CRA reform amid coronavirus would fuel discriminatory lending
Access to credit is crucial for families and businesses trying to rebound from the coronavirus pandemic. Sadly, for millions of Americans, that access won’t just depend on their financial situation but also on the color of their skin.
Long before this public health crisis and the 2008 recession — in fact, for as long as financial services have existed — minority communities have been systemically denied that service. And during a time of crisis, those most vulnerable will stand to be the most hurt.
As the saying goes: When America catches a cold, black America catches pneumonia.
Redlining, when a lender denies service to a predominantly minority neighborhood, is still very much ongoing and well understood in the black community. Look no further than the Main Streets of minority communities where bank branches are noticeably absent. This isn’t just an anecdote; it’s a fact backed by startling new research.
Ahead of a field hearing I chaired on the subject of modern-day redlining, my office did an in-depth analysis of banking branch density in New York’s Queens area, considering key income and demographic factors.
The data (pulled from updated 2010 Census Bureau figures and Federal Deposit Insurance Corp. bank branch data as of January) shows a clear downward trend of bank branch density in Queens ZIP codes by black and Hispanic population density. Meaning, the more black and Hispanic a ZIP code, the fewer branches there are per capita.
The data shows that Queens ZIP codes with less than 25% black and Hispanic populations have a total of 193 bank branches, for a cumulative population of 609,655 people. This represents one bank branch for every 3,159 people.
By contrast, ZIP codes with more than 75% black and Hispanic populations have only 20 bank branches for a cumulative population of 458,727. This represents one bank branch for every 22,936 people, roughly seven times fewer banks branches per capita compared to the previously stated populations with less minorities.
To better understand how race and income interplay in determining whether a ZIP code is a so-called banking desert, ZIP codes were isolated to those with more than 70% black and Hispanic populations, and those with less than 30% black and Hispanic populations. The data was then ranked by income, keeping only the ZIP codes where the predominantly black and Hispanic populations have a higher median income than those where minorities represent less than 30% of the population.
Doing so starkly revealed that the predominantly black and Hispanic high-income ZIP codes have far lower bank branch density than the lower income nonblack and Hispanic ZIP codes. Further, three of the predominantly black and Hispanic ZIP codes have no bank branches at all, despite being high-income. Meanwhile, all the lower-income ZIP codes with predominantly nonblack and Hispanic populations had at least two branches per 10,000 people.
This last finding is especially disheartening, confirming that race — and particularly the density of black and Hispanic populations — is the main determinant of bank branch density and banking deserts. While these findings are specific to Queens, the sample analysis could easily be applied across the country, yielding similar findings.

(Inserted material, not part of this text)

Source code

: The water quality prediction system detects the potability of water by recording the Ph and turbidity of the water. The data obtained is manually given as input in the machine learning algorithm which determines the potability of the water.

As chairman of the House Financial Services Subcommittee on Consumer Protection and Financial Institutions, I’ve led a series of hearings on the Community Reinvestment Act and its relevance to the banking sector today. The CRA was enacted in 1977 as a direct response to the long, painful legacy of structural discrimination, financial exclusion and redlining that perpetuated disinvestment in minority communities across America.
At its core, the CRA is a civil rights bill. It was the fourth of a series of banking bills passed to address systemic discrimination in banking. The other bills included the Fair Housing Act of 1968, the Equal Credit Opportunity Act of 1974 and the Home Mortgage Disclosure Act of 1975.
Unfortunately, Comptroller of the Currency Joseph Otting and the FDIC have jointly put forward a proposed CRA reform which fundamentally undermines the law’s original civil rights intent. It is expected to worsen the prevalence of banking deserts and to further limit access to mortgage and small-business loans for low-income communities and communities of color across the country.
It is noteworthy that after extensive engagement in an interagency process, the Federal Reserve did not join their fellow agencies’ proposed rulemaking. Instead, the Fed put forward a thoughtful, data-driven framework for updating the CRA in a manner consistent with the law’s civil rights roots, while also seeking to make it more applicable to the realities of 21st-century banking in America.
It is regrettable that these civil rights-era banking laws remain as relevant today as they were when initially passed. It is also deeply troubling that early data indicated that the inequities that already exist will compound the economic pain caused by COVID-19, as it did during the Great Recession.
These issues, which impact the economic prospects of millions of low- and moderate-income Americans across the country, must be addressed. As Fed Gov. Lael Brainard rightly stated in January, any reforms to the CRA will impact Americans for decades to come.
For the sake of Americans, especially those now facing a financial downfall, it matters that we get this right.